1. The authority for part 16 continues to read as follows:
2. Add to Subpart E § 16.130 to read as follows:
(a) The following Department of Justice systems of records are exempted from subsections (c)(3) and (4); (d)(1), (2), (3) and (4); (e)(1), (2), (3), (5) and (8); and (g) of the Privacy Act pursuant to 5 U.S.C. 552a(j) and (k). These exemptions apply only to the extent that information in a record is subject to exemption pursuant to 5 U.S.C. 552a(j) and (k).
(1) Correspondence Management Systems (CMS) for the Department of Justice (DOJ), DOJ/003.
(2) Freedom of Information Act, Privacy Act, and Mandatory Declassification Review Requests and Administrative Appeals for the Department of Justice (DOJ), DOJ/004.
(b) These systems are exempted for the reasons set forth from the following subsections:
(1) Subsection (c)(3). To provide the subject of a criminal, civil, or counterintelligence matter or case under investigation with an accounting of disclosures of records concerning him or her could inform that individual of the existence, nature, or scope of that investigation, and thereby seriously impede law enforcement or counterintelligence efforts by permitting the record subject and other persons to whom he might disclose the records to avoid criminal penalties, civil remedies, or counterintelligence measures.
(2) Subsection (c)(4). This subsection is inapplicable to the extent that an exemption is being claimed for subsection (d).
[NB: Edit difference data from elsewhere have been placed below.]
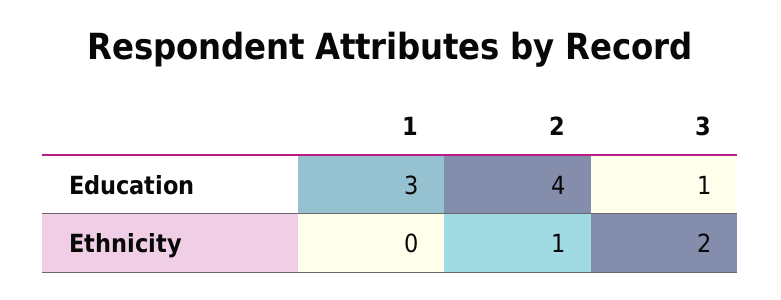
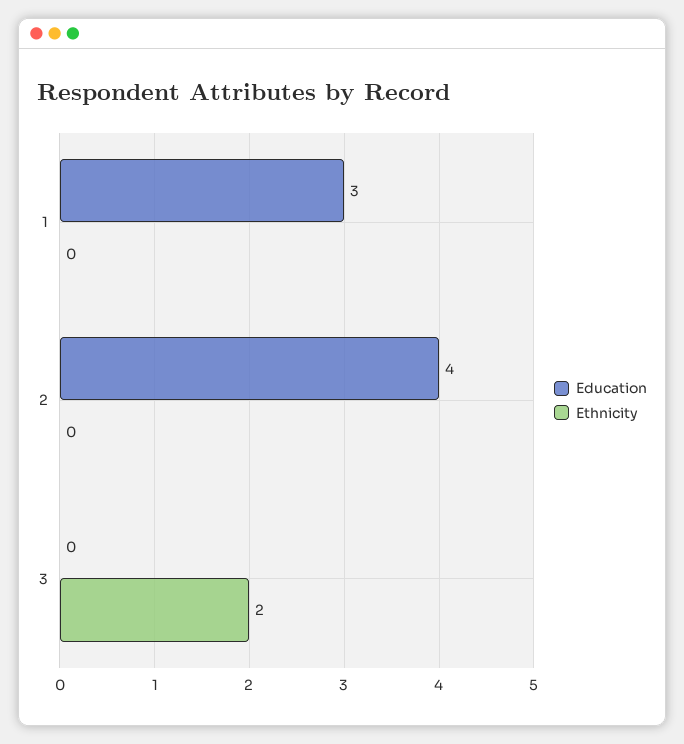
  {
    "Education": {
      "1": 3,
      "2": 4,
-     "3": 1
+     "3": 0
    },
    "Ethnicity": {
      "1": 0,
-     "2": 1,
+     "2": 0,
      "3": 2
    }
  }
(3) Subsection (d)(1). Disclosure of investigatory information could interfere with the investigation, reveal the identity of confidential sources, and result in an unwarranted invasion of the privacy of others. Disclosure of classified national security information would cause damage to the national security of the United States.
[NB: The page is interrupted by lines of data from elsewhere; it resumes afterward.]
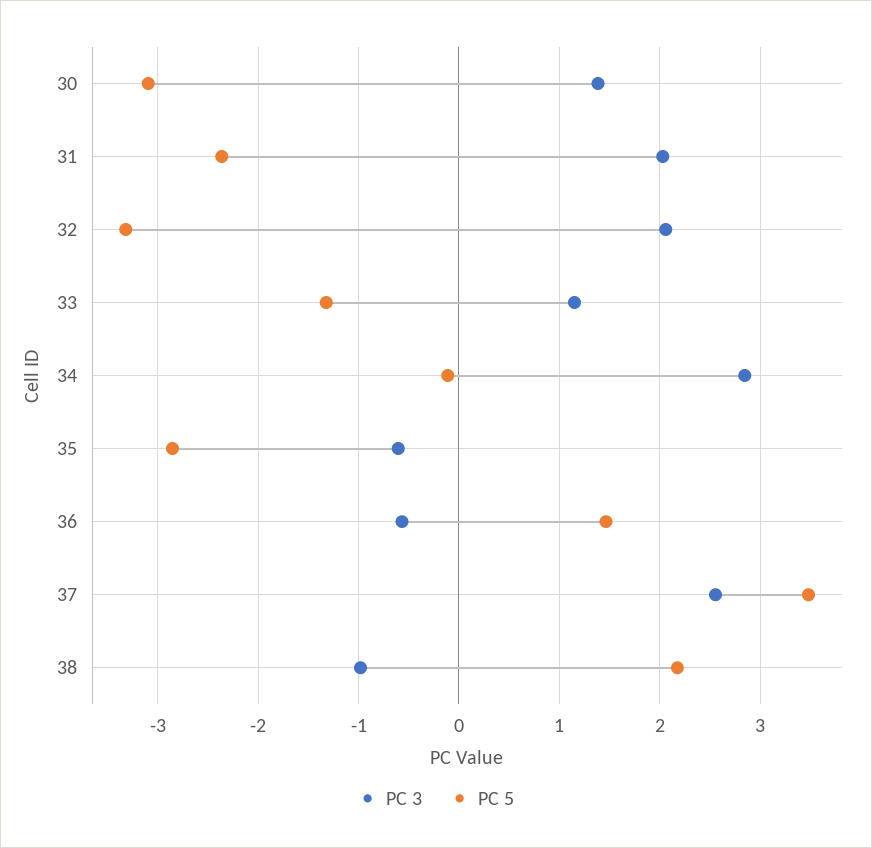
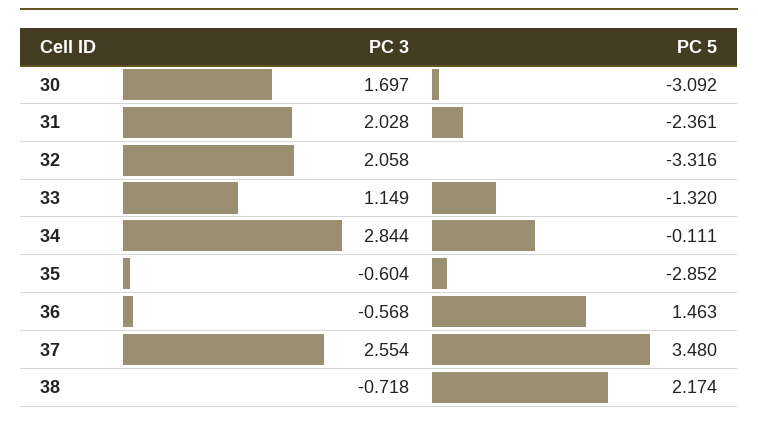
  {
    "PC 3": {
-     "30": 1.4,
+     "30": 1.697,
      "31": 2.028,
      "32": 2.058,
      "33": 1.149,
      "34": 2.844,
      "35": -0.604,
      "36": -0.568,
      "37": 2.554,
-     "38": -1
+     "38": -0.718
    },
    "PC 5": {
      "30": -3.092,
      "31": -2.361,
      "32": -3.316,
      "33": -1.32,
      "34": -0.111,
      "35": -2.852,
      "36": 1.463,
      "37": 3.48,
      "38": 2.174
    }
  }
(4) Subsection (d)(2). Amendment of the records would interfere with ongoing criminal or civil law enforcement proceedings and impose an impossible administrative burden by requiring investigations to be continuously reinvestigated.
(5) Subsections (d)(3) and (4). These subsections are inapplicable to the extent exemption is claimed from (d)(1) and (2).
(6) Subsection (e)(1). It is often impossible to determine in advance if investigatory records contained in this system are accurate, relevant, timely and complete, but, in the interests of effective law enforcement and counterintelligence, it is necessary to retain this information to aid in establishing patterns of activity and provide investigative leads.
(7) Subsection (e)(2). To collect information from the subject individual could serve notice that he or she is the subject of a criminal investigation and thereby present a serious impediment to such investigations.
(8) Subsection (e)(3). To inform individuals as required by this subsection could reveal the existence of a criminal investigation and compromise investigative efforts.
(9) Subsection (e)(5). It is often impossible to determine in advance if investigatory records contained in this system are accurate, relevant, timely and complete, but, in the interests of effective law enforcement, it is necessary to retain this information to aid in establishing patterns of activity and provide investigative leads.
(10) Subsection (e)(8). To serve notice could give persons sufficient warning to evade investigative efforts.
(11) Subsection (g). This subsection is inapplicable to the extent that the system is exempt from other specific subsections of the Privacy Act.